Michael Bloomberg on Friday filed to run Alabama’s Democratic presidential primary in 2020.
Representatives of Bloomberg submitted paperwork with the Alabama Democratic Party in Montgomery to put his name on the ballot for the Super Tuesday contest on March 3. A party spokesman said they are reviewing the paperwork.
The reason Bloomberg is filing in Alabama is strictly because of the state’s early filing deadline. The state’s filing deadline is Friday.
Bloomberg also plans to file in Arkansas’ Democratic primary before the state’s Tuesday deadline, Bloomberg spokesman Howard Wolfson told CNN Friday evening.
Candidates for president hoping to be on the ballot in Arkansas must file before Tuesday, November 12, according to the Arkansas Secretary of State. Wolfson said that Bloomberg plans to make that deadline as part of his possible 2020 run.
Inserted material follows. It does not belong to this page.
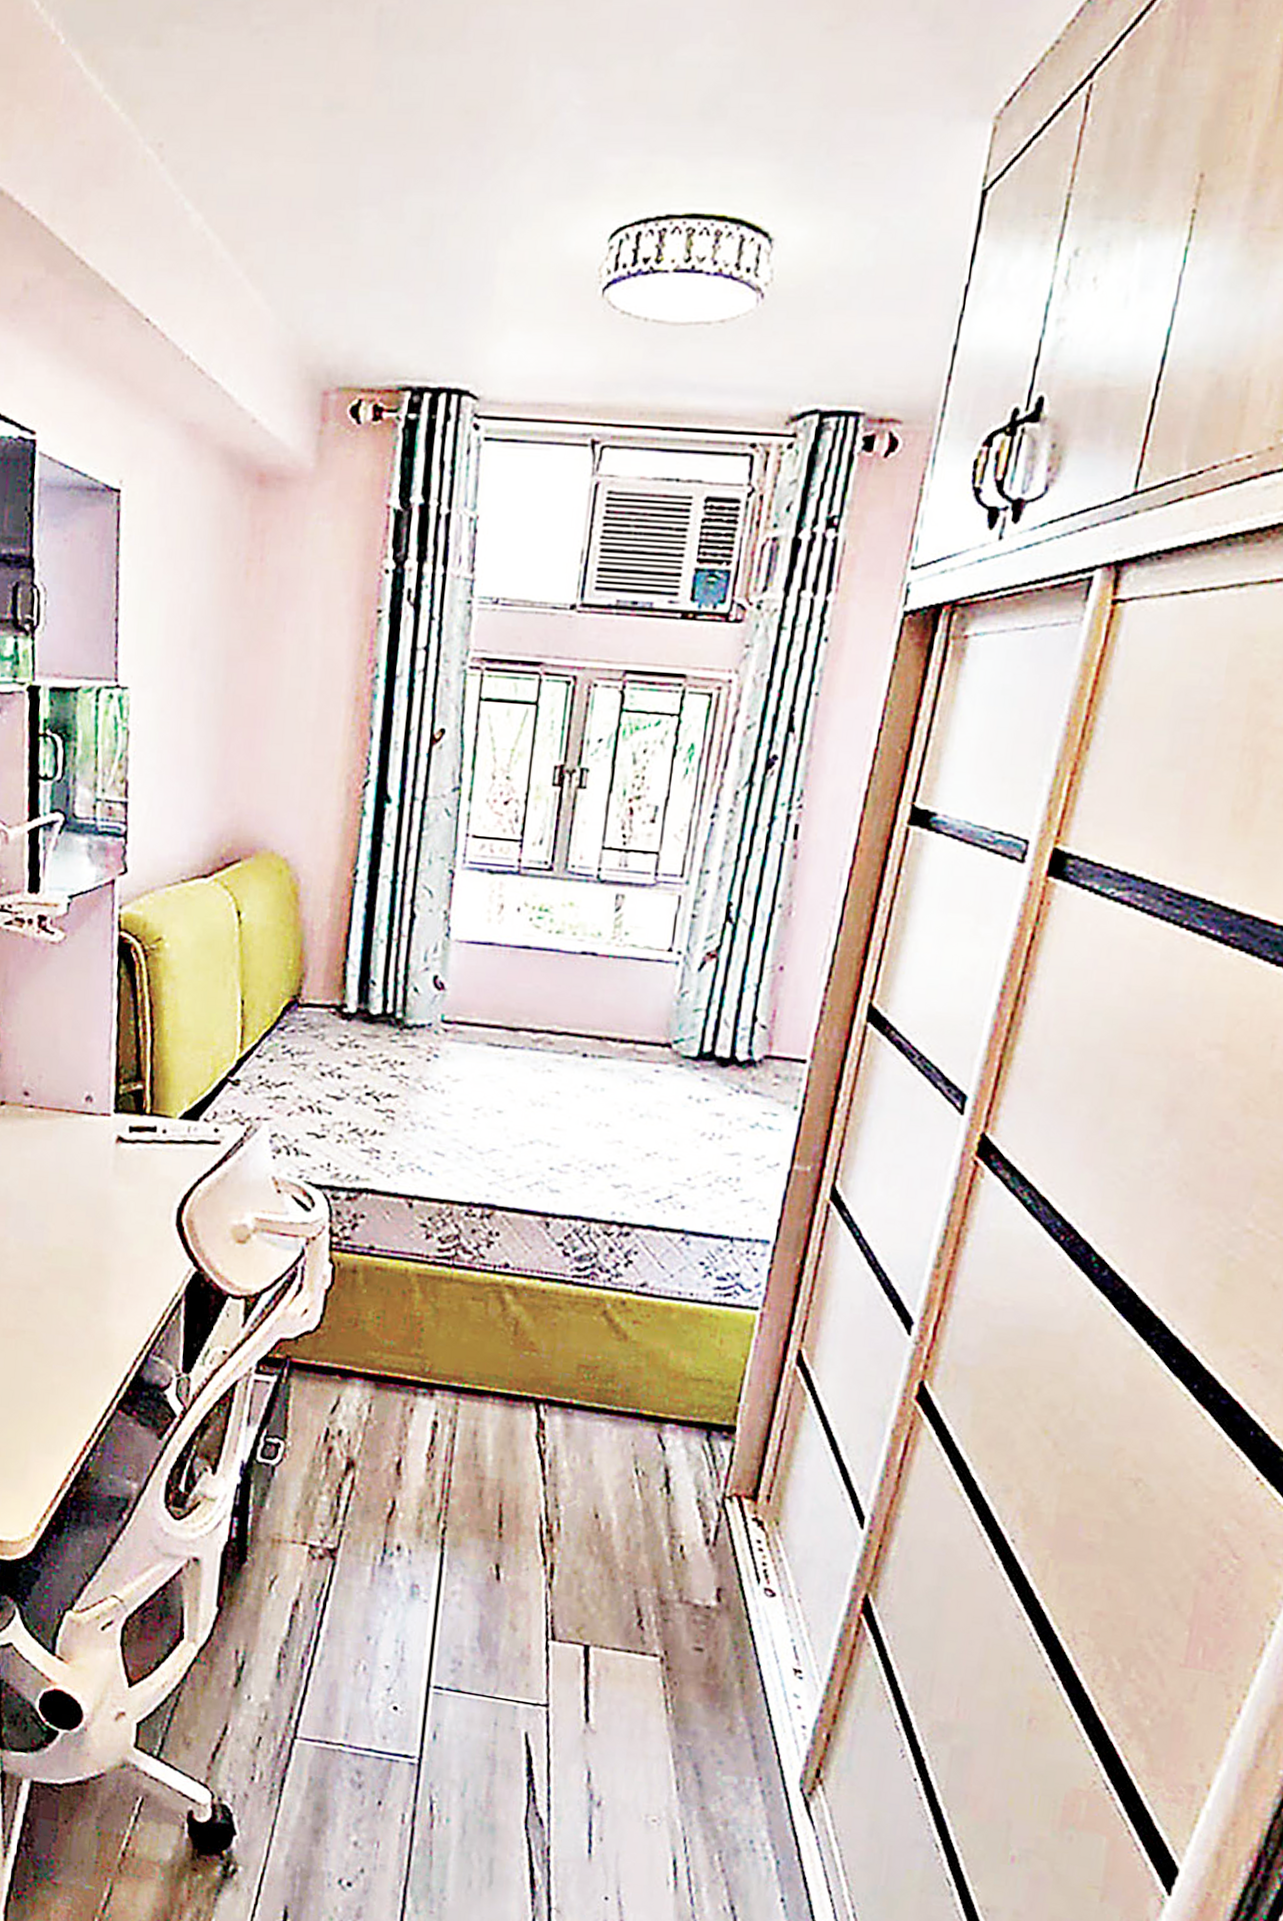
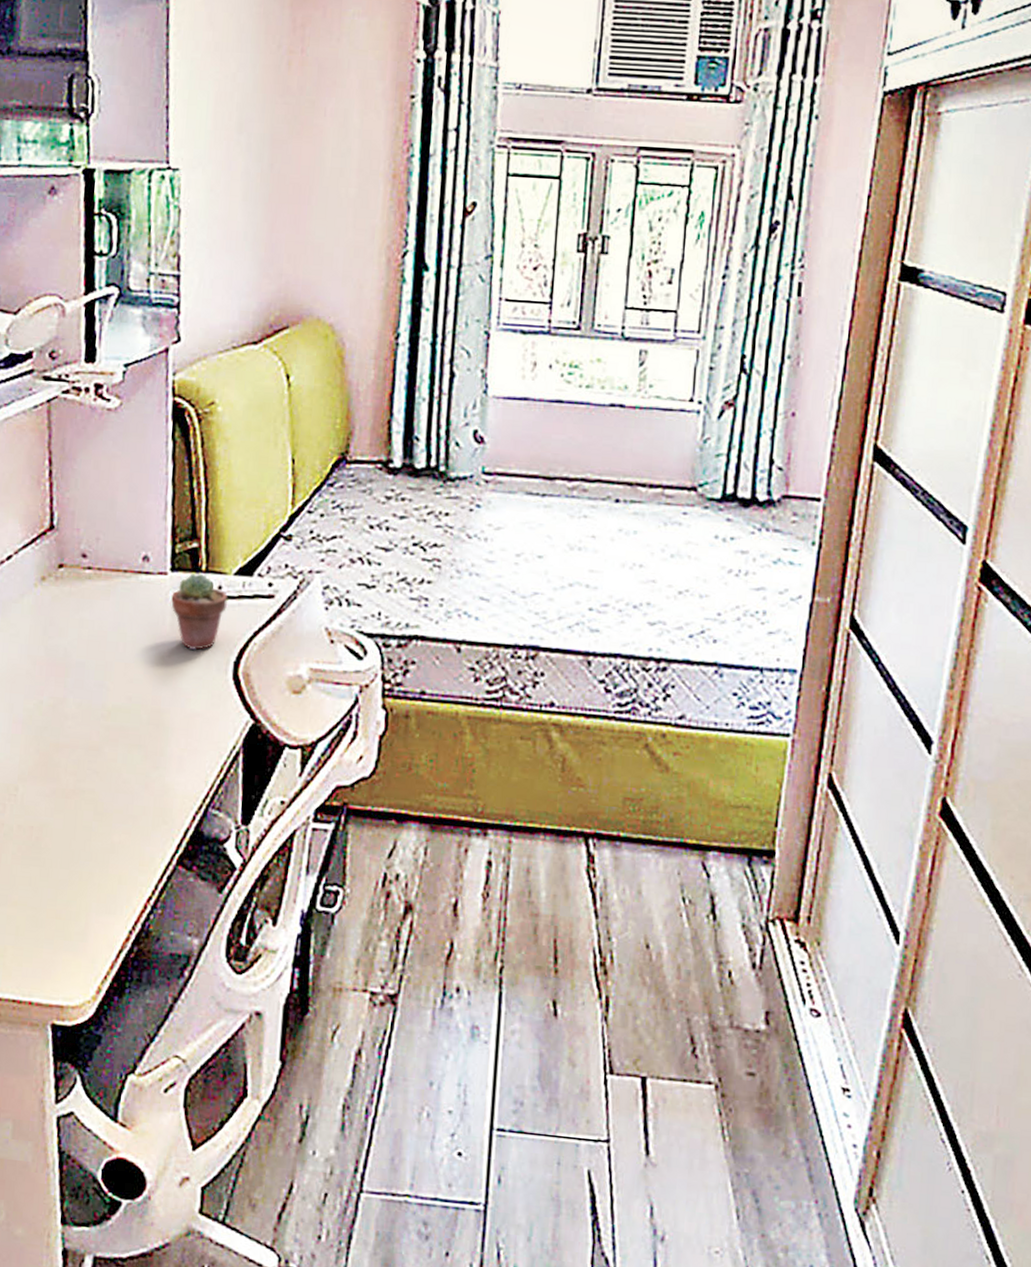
potted succulent: none [114,1115,172,1194] -> present [171,573,228,650]

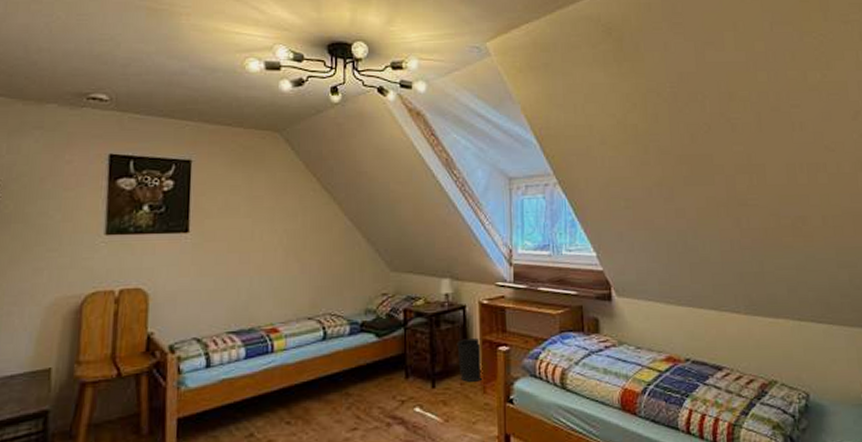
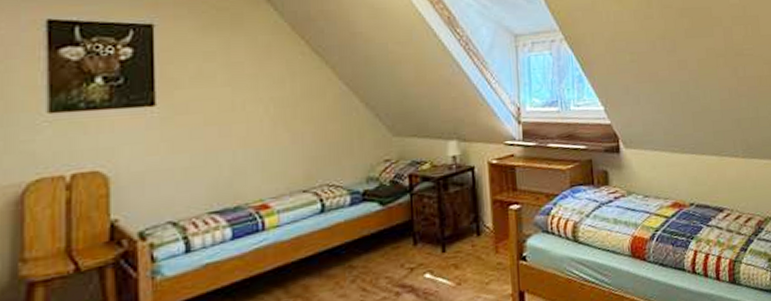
wastebasket: present [457,338,485,382] -> none [466,199,497,244]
Wolfson also told CNN in a statement that the former New York City mayor plans to skip the first four primary contests.
“If we run, we are confident we can win in states voting on Super Tuesday and beyond, where we will start on an even footing,” Wolfson said in a statement that was first reported by The Washington Post.
“But the late timing of our entry means that many candidates already have a big head start in the four early states, where they’ve spent months and months campaigning and spending money. We have enormous respect for the Democratic primary process and many friends in those states, but our plan is to run a broad-based, national campaign.”
The move is the clearest sign to date that the former mayor is seriously considering following through with something he has been weighing for weeks.
If he runs, Bloomberg would be embarking on a strategy that has never been successful: bypassing the first four states on the Democratic calendar. Party officials in Iowa and New Hampshire expressed disappointment over the decision, which was particularly curious given the influential role of independent voters in New Hampshire.
Despite filing the paperwork in Alabama, Bloomberg has yet to make a final decision on a run, a Bloomberg spokesman told CNN on Thursday.
Bloomberg’s possible entrance comes as former Vice President Joe Biden’s campaign struggles to break out of the Democratic field and as Sen. Elizabeth Warren of Massachusetts, a liberal lawmaker who has railed against billionaires like Bloomberg, rises in the Democratic primary campaign. A possible Bloomberg bid would be sure to dramatically shake up the Democratic primary process.
Bloomberg has privately expressed concerns about the strength of the 2020 field, according to a person familiar with his thinking. And a Democratic strategist who has previously worked with Bloomberg said the former mayor is reconsidering his options, in part, because of the outcome in this week’s elections in Virginia, where investments from his gun control group helped Democrats win control of the General Assembly.
A CNN/Des Moines Register poll in March found that Bloomberg was one of the least popular candidates considering running for the Democratic nomination. The poll found 27% of Democratic likely caucusgoers viewed him favorably, compared with 38% who had an unfavorable view.
Bloomberg publicly entertained a 2020 bid earlier this year, traveling the country to meet with voters and determine whether a run was possible. He told reporters during this public speculation that he was seriously considering a bid, to the point that he had decided he would self-fund a campaign.
But Bloomberg decided in March that he would not run for president, even though he had been leaning toward it for months.
Bloomberg, however, has begun to rethink that decision, in part, because he does not believe any of the current candidates are positioned to defeat Trump.